I am reading Geisel's tutorial$^{\color{red}{\star}}$ on Reed-Solomon codes, in which it is tested whether the polynomial $f(x) = x^4 + x + 1$ is irreducible. From pages 15 and 16,
As a first step, the polynomial $f(x) = x^4 + x + 1$ is evaluated at 0 (zero). The result is 1. The conclusion is 'Therefore, $(x + 0) = (x – 0)$ is not a factor (0 is not a root)'.
My questions are about this conclusion:
- How can $(x + 0) = (x – 0)$ be derived from the preceding text?
- What is meant by 'a factor' here? A reduced part of the polynomial?
- I understand that 0 (zero) is not a root, a root of a polynomial should result in 0 (zero) when evaluated. Why does this prove that $(x + 0) = (x – 0)$ is not a factor?
- Why does this conclusion eliminate one possible factor of the polynomial?
Hoping for someone patient to answer these questions.
$\color{red}{\star}$ William A. Geisel, Tutorial on Reed-Solomon Error Correction Coding [PDF], NASA Technical Memorandum 102162, NASA, August 1990.
Best Answer
To address your second and fourth bullet points, it is a general fact for a polynomial ring over a field, $F[x]$: If $p(x)\in F[x]$ have root $r$ show that $x-r$ is a factor of $p(x)$ The converse of that statement is easily seen to be true also.
To address your first and third bullet points (the same thing?) when you express a polynomial as the product of two other polynomials, each of the two may be called a factor.
Usually we're interested in the case when the factors have degree 1 or more, so that we've really decomposed the original polynomial into a product.

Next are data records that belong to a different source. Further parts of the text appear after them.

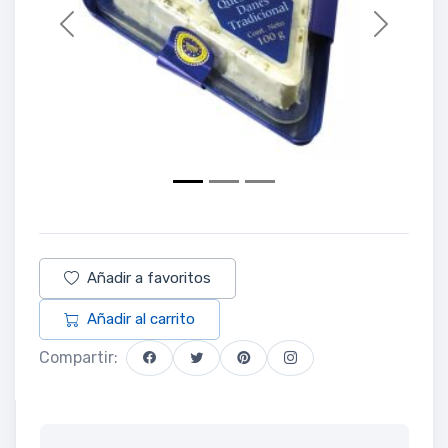
Previous
Next
Añadir a favoritos
Añadir al carrito
Compartir:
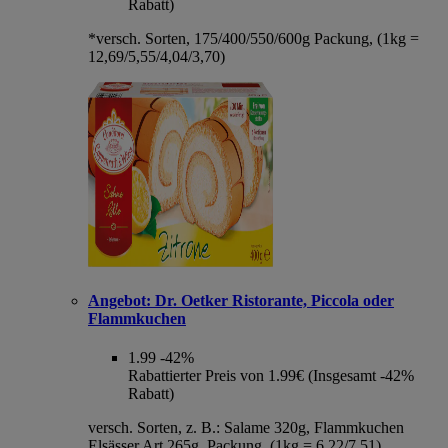
Rabatt)
*versch. Sorten, 175/400/550/600g Packung, (1kg =
12,69/5,55/4,04/3,70)
Angebot:
Dr. Oetker Ristorante, Piccola oder
Flammkuchen
1.99
-42%
Rabattierter Preis von 1.99€ (Insgesamt -42%
Rabatt)
versch. Sorten, z. B.: Salame 320g, Flammkuchen
Elsässer Art 265g, Packung, (1kg = 6,22/7,51)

They repeat the same logic with $1$, demonstrating $(x-1)$ is not a factor off the polynomial either.
At the same time, this establishes the polynomial doesn't have a factor of degree 3 (because the other factor would have to be something like $(x-r)$, and you already eliminated that.)
To show that the polynomial is irreducible, there's only one more case to rule out: the possibility that it's a product of two polynomials of degree $2$.
PS also if it wasn't obvious, since you're working over $GF(2)$, you have that $p=-p$ for every polynomial... that is, addition and subtraction in this ring are the same thing. This explains the sign changes you were apparently asking about.